--- START ---
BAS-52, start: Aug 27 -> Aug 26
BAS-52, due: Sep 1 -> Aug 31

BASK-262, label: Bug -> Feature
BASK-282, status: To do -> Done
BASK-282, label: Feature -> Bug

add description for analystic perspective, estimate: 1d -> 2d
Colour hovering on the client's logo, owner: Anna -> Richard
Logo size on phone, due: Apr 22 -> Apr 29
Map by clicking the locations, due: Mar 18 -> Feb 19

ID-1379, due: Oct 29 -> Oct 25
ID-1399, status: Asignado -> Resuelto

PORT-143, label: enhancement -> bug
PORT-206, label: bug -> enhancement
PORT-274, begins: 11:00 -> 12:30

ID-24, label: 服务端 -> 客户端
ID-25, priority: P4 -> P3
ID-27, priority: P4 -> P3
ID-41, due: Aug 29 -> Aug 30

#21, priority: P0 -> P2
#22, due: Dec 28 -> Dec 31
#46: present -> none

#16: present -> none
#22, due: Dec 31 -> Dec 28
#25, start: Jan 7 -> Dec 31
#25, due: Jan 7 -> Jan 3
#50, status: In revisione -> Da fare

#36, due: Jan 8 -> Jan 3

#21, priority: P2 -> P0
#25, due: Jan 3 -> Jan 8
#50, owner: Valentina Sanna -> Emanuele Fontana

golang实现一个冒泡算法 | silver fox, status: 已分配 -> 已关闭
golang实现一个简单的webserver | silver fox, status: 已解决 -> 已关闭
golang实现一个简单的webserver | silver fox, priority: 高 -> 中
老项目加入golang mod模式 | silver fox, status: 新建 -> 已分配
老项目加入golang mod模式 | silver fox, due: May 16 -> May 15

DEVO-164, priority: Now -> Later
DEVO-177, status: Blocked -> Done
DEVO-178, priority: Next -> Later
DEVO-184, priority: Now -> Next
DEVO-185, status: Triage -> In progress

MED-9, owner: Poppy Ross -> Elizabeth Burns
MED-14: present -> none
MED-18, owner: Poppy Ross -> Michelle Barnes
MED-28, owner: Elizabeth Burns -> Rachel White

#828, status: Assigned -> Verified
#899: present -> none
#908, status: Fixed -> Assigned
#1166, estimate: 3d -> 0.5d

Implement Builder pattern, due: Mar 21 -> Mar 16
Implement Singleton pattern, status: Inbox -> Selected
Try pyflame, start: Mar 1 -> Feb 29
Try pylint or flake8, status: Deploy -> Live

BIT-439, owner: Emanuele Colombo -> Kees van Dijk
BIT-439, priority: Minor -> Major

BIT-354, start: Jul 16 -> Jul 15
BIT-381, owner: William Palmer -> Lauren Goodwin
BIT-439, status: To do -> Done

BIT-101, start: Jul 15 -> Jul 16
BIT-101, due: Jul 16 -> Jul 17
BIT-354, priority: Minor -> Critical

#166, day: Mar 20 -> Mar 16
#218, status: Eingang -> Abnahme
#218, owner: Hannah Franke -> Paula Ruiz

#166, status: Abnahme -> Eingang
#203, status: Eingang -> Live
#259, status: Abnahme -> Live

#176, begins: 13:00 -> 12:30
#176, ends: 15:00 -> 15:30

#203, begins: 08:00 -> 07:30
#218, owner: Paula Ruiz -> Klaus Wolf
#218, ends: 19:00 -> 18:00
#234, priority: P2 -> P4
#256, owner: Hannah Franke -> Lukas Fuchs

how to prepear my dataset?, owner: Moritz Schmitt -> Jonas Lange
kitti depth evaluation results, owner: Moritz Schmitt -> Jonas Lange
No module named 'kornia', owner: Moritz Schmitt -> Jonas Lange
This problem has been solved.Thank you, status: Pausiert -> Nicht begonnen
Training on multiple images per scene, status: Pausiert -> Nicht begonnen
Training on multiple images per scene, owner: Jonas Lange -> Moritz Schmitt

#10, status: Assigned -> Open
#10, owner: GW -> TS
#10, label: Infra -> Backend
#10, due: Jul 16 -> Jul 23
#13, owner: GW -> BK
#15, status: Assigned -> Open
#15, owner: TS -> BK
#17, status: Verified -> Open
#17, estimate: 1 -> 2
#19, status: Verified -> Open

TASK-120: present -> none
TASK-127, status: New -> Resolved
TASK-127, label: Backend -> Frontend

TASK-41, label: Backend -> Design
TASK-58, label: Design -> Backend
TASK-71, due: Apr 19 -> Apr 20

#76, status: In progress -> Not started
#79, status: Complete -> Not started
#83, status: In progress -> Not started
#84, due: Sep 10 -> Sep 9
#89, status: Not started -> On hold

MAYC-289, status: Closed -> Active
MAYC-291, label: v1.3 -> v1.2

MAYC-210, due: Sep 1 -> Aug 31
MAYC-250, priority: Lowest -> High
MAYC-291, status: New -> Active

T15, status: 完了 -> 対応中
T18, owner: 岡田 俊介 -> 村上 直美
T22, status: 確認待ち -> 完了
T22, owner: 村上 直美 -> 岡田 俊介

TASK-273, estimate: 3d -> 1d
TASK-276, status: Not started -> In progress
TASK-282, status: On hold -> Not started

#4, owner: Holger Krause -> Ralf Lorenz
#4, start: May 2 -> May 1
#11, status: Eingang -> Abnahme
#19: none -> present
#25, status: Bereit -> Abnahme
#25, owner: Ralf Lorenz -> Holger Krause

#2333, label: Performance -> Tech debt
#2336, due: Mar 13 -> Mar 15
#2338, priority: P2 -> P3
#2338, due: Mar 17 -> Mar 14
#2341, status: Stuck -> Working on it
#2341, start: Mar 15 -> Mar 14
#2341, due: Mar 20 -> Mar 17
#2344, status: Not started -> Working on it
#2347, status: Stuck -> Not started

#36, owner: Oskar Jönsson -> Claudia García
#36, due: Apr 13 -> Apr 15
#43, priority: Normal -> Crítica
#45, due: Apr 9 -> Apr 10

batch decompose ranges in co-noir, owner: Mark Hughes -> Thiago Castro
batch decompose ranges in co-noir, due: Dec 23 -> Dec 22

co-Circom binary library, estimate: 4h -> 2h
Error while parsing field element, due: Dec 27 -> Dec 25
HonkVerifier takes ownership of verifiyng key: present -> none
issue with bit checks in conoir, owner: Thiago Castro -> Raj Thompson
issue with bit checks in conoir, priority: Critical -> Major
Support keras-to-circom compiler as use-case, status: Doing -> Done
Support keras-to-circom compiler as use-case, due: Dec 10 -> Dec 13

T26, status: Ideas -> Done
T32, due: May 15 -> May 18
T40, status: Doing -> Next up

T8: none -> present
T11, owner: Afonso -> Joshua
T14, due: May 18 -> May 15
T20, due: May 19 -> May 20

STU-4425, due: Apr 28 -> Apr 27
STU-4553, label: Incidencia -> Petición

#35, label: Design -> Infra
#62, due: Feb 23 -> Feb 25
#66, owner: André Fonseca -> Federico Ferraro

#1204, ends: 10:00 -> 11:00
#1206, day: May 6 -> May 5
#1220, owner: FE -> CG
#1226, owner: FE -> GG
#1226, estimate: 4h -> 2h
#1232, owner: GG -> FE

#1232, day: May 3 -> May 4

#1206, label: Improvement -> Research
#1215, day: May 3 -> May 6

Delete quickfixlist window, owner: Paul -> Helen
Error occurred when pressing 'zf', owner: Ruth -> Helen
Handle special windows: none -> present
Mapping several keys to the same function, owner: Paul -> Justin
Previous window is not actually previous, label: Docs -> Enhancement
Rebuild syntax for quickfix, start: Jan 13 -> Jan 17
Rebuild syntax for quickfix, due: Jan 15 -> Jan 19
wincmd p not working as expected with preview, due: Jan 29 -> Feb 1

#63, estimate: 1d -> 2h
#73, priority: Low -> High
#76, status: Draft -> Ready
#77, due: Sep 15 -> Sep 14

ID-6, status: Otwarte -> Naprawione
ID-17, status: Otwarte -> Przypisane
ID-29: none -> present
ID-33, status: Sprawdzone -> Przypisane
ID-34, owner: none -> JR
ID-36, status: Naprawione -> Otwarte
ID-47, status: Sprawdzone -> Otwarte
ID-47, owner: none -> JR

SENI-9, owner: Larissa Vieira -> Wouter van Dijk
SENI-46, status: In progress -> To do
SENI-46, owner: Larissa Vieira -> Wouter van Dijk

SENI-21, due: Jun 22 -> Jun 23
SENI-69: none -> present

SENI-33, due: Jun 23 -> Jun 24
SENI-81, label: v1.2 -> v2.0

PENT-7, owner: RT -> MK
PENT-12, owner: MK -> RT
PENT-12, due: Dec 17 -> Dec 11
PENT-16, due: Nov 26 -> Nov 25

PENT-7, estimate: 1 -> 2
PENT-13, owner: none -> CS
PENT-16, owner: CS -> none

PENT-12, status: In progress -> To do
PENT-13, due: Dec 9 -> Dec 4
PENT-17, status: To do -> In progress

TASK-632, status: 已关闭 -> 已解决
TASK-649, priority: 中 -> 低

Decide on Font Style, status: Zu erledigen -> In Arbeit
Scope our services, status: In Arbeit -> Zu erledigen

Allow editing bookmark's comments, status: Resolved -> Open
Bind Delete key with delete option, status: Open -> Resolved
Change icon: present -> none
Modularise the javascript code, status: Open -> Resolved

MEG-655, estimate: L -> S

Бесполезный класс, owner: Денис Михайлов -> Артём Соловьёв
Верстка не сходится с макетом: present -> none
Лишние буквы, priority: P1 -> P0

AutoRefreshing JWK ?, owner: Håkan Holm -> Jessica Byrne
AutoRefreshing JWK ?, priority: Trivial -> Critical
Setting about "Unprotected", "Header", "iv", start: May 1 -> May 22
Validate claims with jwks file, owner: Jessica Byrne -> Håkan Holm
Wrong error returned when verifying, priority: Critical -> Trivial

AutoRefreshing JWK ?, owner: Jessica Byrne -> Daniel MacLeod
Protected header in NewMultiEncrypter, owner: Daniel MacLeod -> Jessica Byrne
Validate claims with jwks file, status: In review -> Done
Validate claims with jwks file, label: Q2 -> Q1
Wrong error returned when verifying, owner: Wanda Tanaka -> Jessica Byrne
--- END ---
§ To-do item:
Output exactly one stretch of the listing: from the line containing "#2341, start: Mar 15 -> Mar 14" through the line containing "#45, due: Apr 9 -> Apr 10", both end lines included.

§ Solution to this task:
#2341, start: Mar 15 -> Mar 14
#2341, due: Mar 20 -> Mar 17
#2344, status: Not started -> Working on it
#2347, status: Stuck -> Not started

#36, owner: Oskar Jönsson -> Claudia García
#36, due: Apr 13 -> Apr 15
#43, priority: Normal -> Crítica
#45, due: Apr 9 -> Apr 10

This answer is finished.